● Using the information:
**a.** In the text on Australian family law, which piece of legislation enshrines the principle of shared parental responsibility?
**b.** Shorten the paragraph of the text on Australian family law that begins "Shared parental responsibility may not always seem fair" to one or two sentences, keeping its main facts.
**c.** Return, copied word for word, the passage of the text on Australian family law that begins with "Something which shocks" and ends after "from both parents.".

● Exercise text:
%%

Something which shocks many parents, especially mothers, when they discuss with their family lawyers what is going to happen with regards to their children after a divorce, is that the chances of obtaining sole custody are often slim.
In fact, the concept of custody, meaning one parent makes all the decisions for their children to the exclusion of the other parent, doesn’t really exist in Australian family law. This is due to the family Law Act of 1975 enshrining the principle of shared parental responsibility.
This principle means that unless there are sound and valid reasons not to, the court will take the view that it is in the interests of children that their lives have input from both parents.
In practical terms this means a mother cannot change the school the children attend or agree to the child having a major medical procedure without discussing it, and normally agreeing on it with the child’s father.
Shared parental responsibility may not always seem fair, especially to mothers who may have had to put up with a husband who had affairs, or who did not contribute to the home, as they should have. A perfectly reasonable argument can be made that it is, indeed, extremely unfair to that mother.
However, the Family Law Act’s shared parental responsibility is not there to necessarily be fair to either or both parents. Instead, that part of the legislation is there to ensure that the best interests of the child is best served.

%%

(Dataset items)
%%

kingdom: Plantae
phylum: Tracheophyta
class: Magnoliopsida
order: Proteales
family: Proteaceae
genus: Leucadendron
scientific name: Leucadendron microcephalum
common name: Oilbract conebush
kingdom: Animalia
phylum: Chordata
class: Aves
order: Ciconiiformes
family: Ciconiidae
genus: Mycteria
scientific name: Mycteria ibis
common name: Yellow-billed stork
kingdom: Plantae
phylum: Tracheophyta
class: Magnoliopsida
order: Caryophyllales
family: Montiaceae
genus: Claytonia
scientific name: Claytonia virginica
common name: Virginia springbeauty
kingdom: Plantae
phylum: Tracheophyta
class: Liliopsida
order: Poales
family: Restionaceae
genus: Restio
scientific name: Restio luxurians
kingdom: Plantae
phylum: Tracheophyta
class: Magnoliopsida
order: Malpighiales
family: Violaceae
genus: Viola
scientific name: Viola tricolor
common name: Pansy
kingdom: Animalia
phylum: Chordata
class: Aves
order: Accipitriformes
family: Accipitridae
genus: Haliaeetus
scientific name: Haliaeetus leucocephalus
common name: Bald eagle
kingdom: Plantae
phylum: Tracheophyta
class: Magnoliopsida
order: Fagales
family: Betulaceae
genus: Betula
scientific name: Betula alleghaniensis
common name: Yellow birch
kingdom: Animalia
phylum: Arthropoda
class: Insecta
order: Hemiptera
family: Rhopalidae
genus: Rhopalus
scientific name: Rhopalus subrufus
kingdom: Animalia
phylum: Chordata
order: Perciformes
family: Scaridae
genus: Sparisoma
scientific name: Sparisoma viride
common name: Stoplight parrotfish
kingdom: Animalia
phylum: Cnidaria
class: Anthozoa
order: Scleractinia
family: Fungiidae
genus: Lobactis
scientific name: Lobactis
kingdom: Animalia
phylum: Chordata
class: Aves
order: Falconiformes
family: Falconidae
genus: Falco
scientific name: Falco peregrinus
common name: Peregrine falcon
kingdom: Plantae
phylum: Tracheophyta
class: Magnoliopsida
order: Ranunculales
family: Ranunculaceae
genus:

%%

● Answers to the problems:
**a.** The Family Law Act of 1975.

**b.** Shared parental responsibility can seem unfair to mothers whose husbands had affairs or did not contribute properly to the home. A reasonable argument can be made that it is extremely unfair to such a mother.

**c.**
Something which shocks many parents, especially mothers, when they discuss with their family lawyers what is going to happen with regards to their children after a divorce, is that the chances of obtaining sole custody are often slim.
In fact, the concept of custody, meaning one parent makes all the decisions for their children to the exclusion of the other parent, doesn’t really exist in Australian family law. This is due to the family Law Act of 1975 enshrining the principle of shared parental responsibility.
This principle means that unless there are sound and valid reasons not to, the court will take the view that it is in the interests of children that their lives have input from both parents.